[Dataset items]
* START *
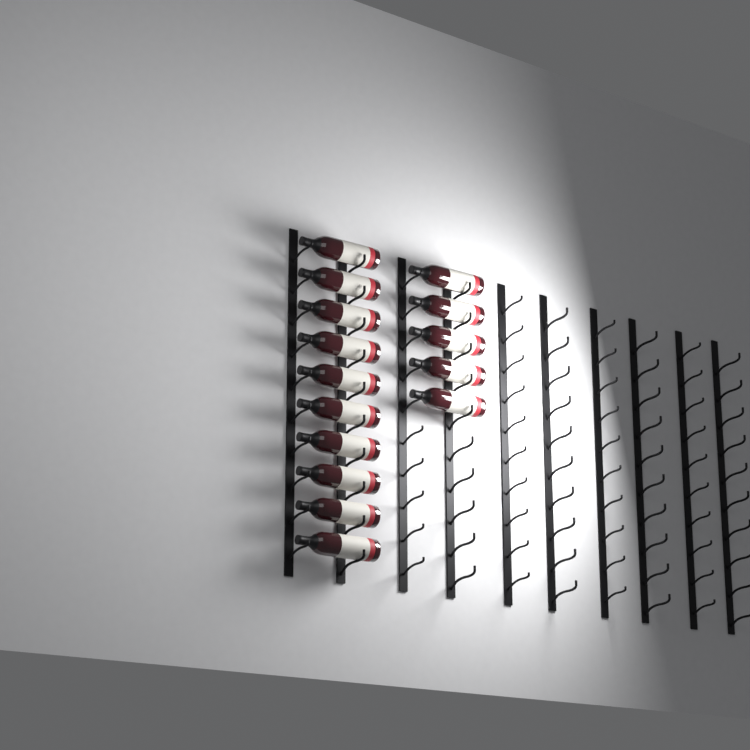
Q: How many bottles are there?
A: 15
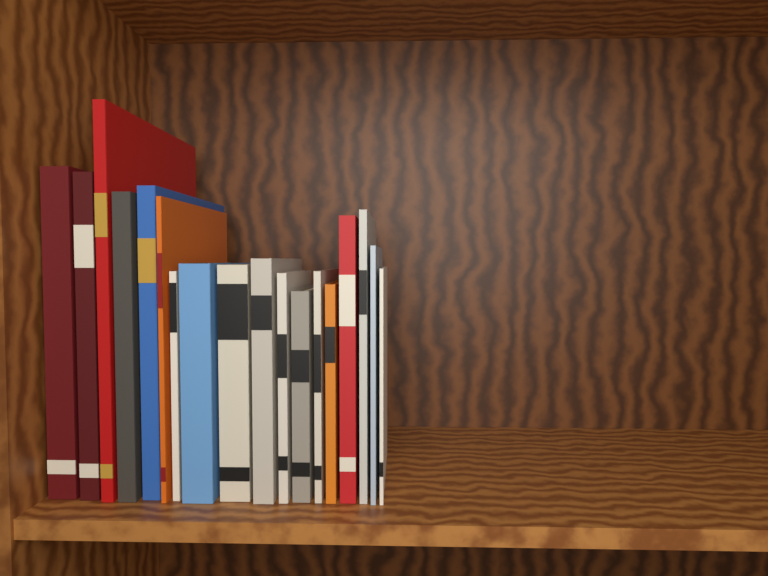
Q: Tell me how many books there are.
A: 18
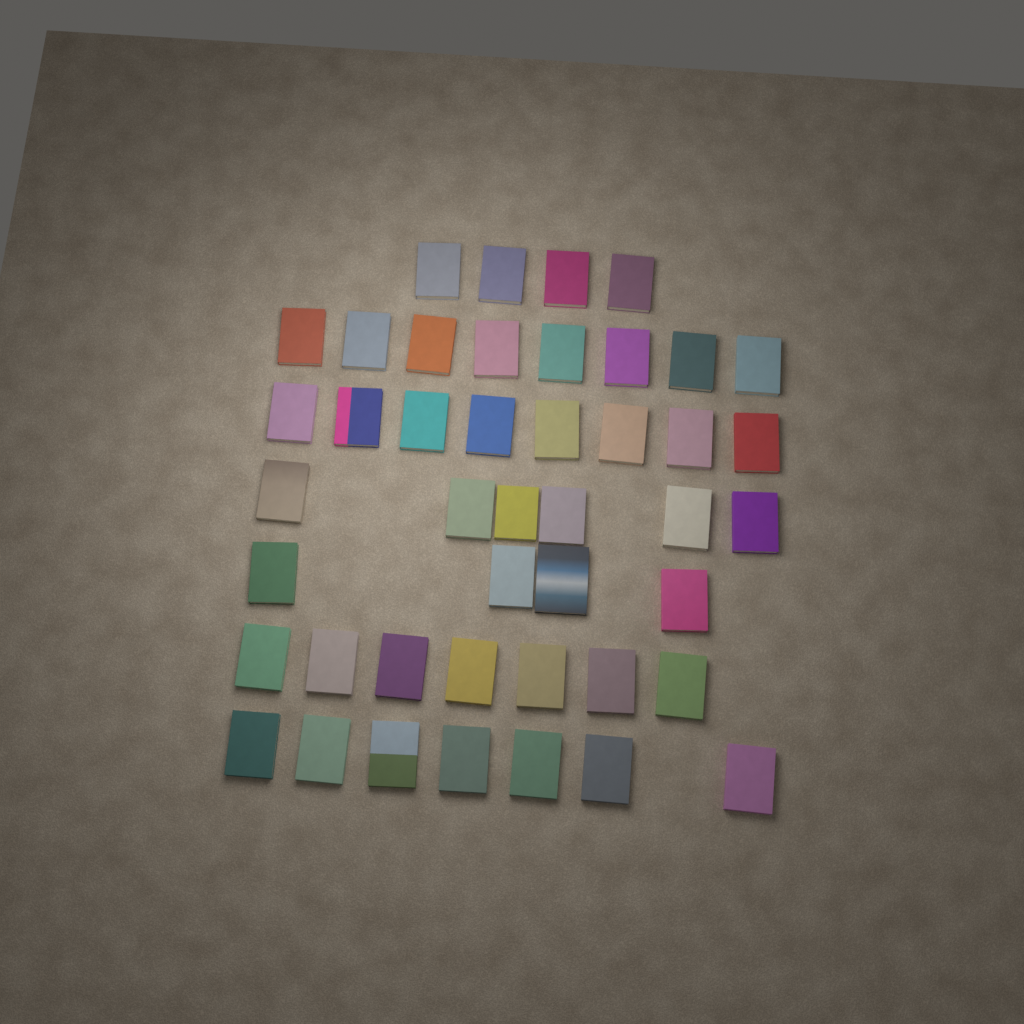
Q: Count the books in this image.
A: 44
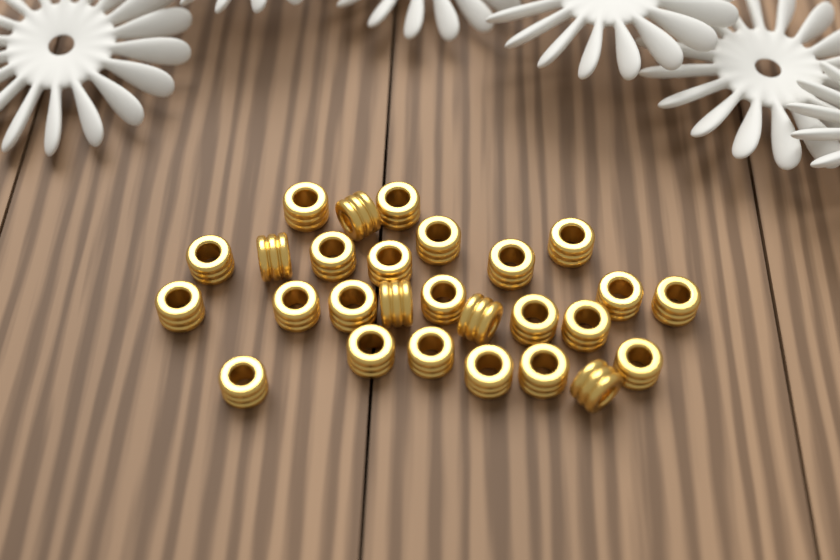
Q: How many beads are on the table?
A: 27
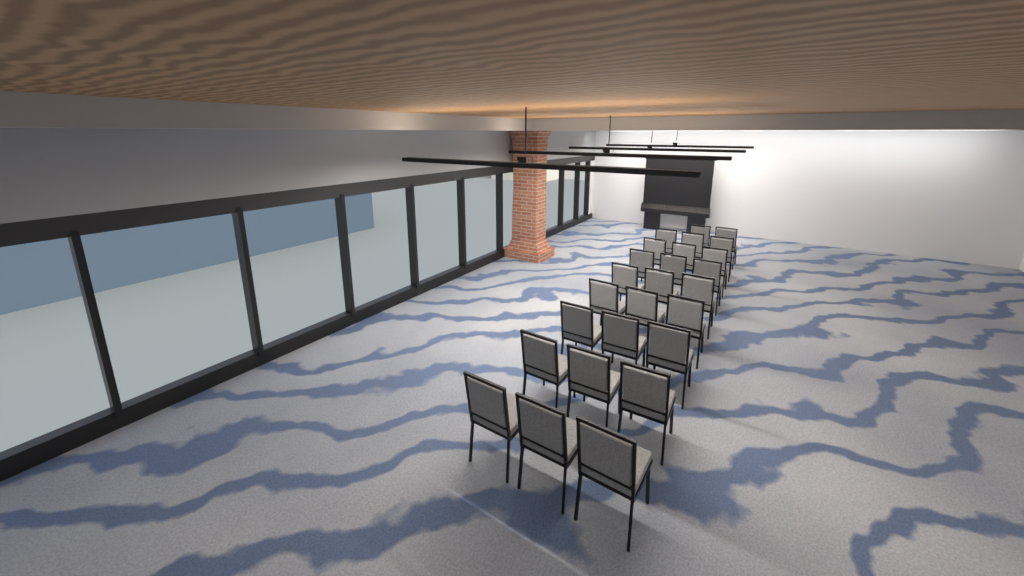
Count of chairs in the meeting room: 26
* END *
Problem description
Reproduce every item above verbatim, leaving out the pictures.

Exercise result
Q: How many bottles are there?
A: 15
Q: Tell me how many books there are.
A: 18
Q: Count the books in this image.
A: 44
Q: How many beads are on the table?
A: 27
Count of chairs in the meeting room: 26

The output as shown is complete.